As sombras também têm um papel fundamental. São como extensões do corpo, reflexos de uma “aura” do indivíduo cuja existência é efêmera e dependente de um jogo de claro e escuro.
Cabe aqui ressaltar a importância do filme Iberia (idem, 2005), um grande espetáculo de dança em homenagem ao compositor Albéniz. Não há enredo, apenas danças criadas a partir das imagens fornecidas pela música. Cabe ao espectador criar a história. Vencedor do prêmio Goya de melhor fotografia, é um dos filmes de mais bela estética da história do cinema. Todos os elementos “saurianos” estão lá: os espelhos, o jogo de sombras, a figura de poder feminino, o lamento cigano, o ritmo das castanholas e do flamenco.

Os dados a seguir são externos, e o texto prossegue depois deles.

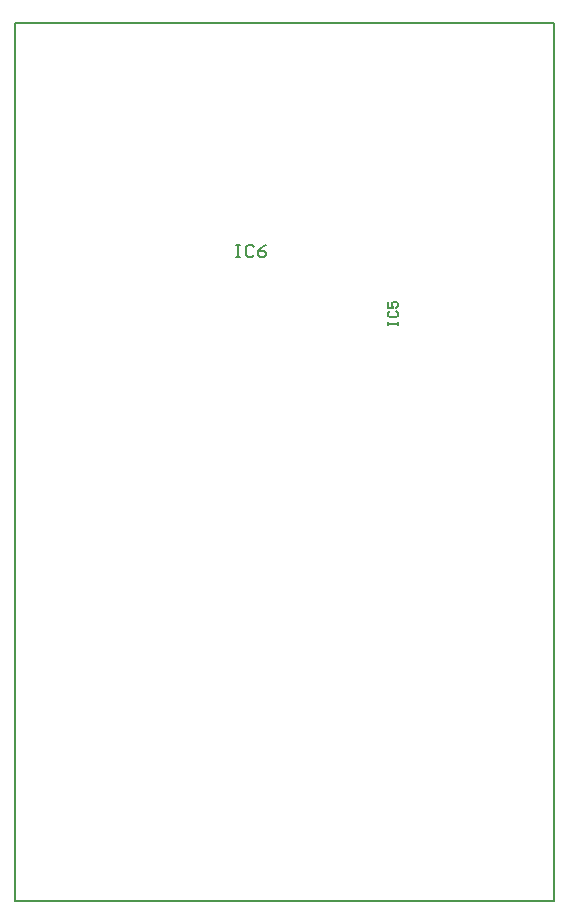
<source format=gm1>
G04*
G04 #@! TF.GenerationSoftware,Altium Limited,Altium Designer,20.2.3 (150)*
G04*
G04 Layer_Color=16711935*
%FSLAX25Y25*%
%MOIN*%
G70*
G04*
G04 #@! TF.SameCoordinates,B26AD540-6E08-4B25-974C-445F4708D01E*
G04*
G04*
G04 #@! TF.FilePolarity,Positive*
G04*
G01*
G75*
%ADD10C,0.00787*%
%ADD13C,0.01000*%
%ADD42C,0.00591*%
%ADD43C,0.00700*%
D10*
X478976Y393504D02*
X478976Y101024D01*
X478976Y393504D02*
X658504D01*
Y100984D02*
Y393504D01*
X479016Y100984D02*
X658504D01*
D13*
X478976Y101024D02*
X478976Y101024D01*
D42*
X603434Y292799D02*
Y293849D01*
Y293324D01*
X606583D01*
Y292799D01*
Y293849D01*
X603959Y297522D02*
X603434Y296997D01*
Y295948D01*
X603959Y295423D01*
X606058D01*
X606583Y295948D01*
Y296997D01*
X606058Y297522D01*
X603434Y300671D02*
Y298572D01*
X605008D01*
X604484Y299621D01*
Y300146D01*
X605008Y300671D01*
X606058D01*
X606583Y300146D01*
Y299096D01*
X606058Y298572D01*
D43*
X552500Y319499D02*
X553833D01*
X553166D01*
Y315500D01*
X552500D01*
X553833D01*
X558498Y318832D02*
X557832Y319499D01*
X556499D01*
X555832Y318832D01*
Y316166D01*
X556499Y315500D01*
X557832D01*
X558498Y316166D01*
X562497Y319499D02*
X561164Y318832D01*
X559831Y317499D01*
Y316166D01*
X560497Y315500D01*
X561830D01*
X562497Y316166D01*
Y316833D01*
X561830Y317499D01*
X559831D01*
M02*

</source>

Cena do filme Ibéria. Além do jogo de sombras, há uma clara referência à cultura árabe que por anos ocupou a Espanha
Carlos Saura hoje continua vivo. Há algum tempo não produz filmes, mas ainda há uma esperança que sua “metalinguagem flamenca” renasça nas telas. O cinema ainda carece de diretores talentosos que saibam dirigir o filme como o ritmo perfeito de uma castanhola.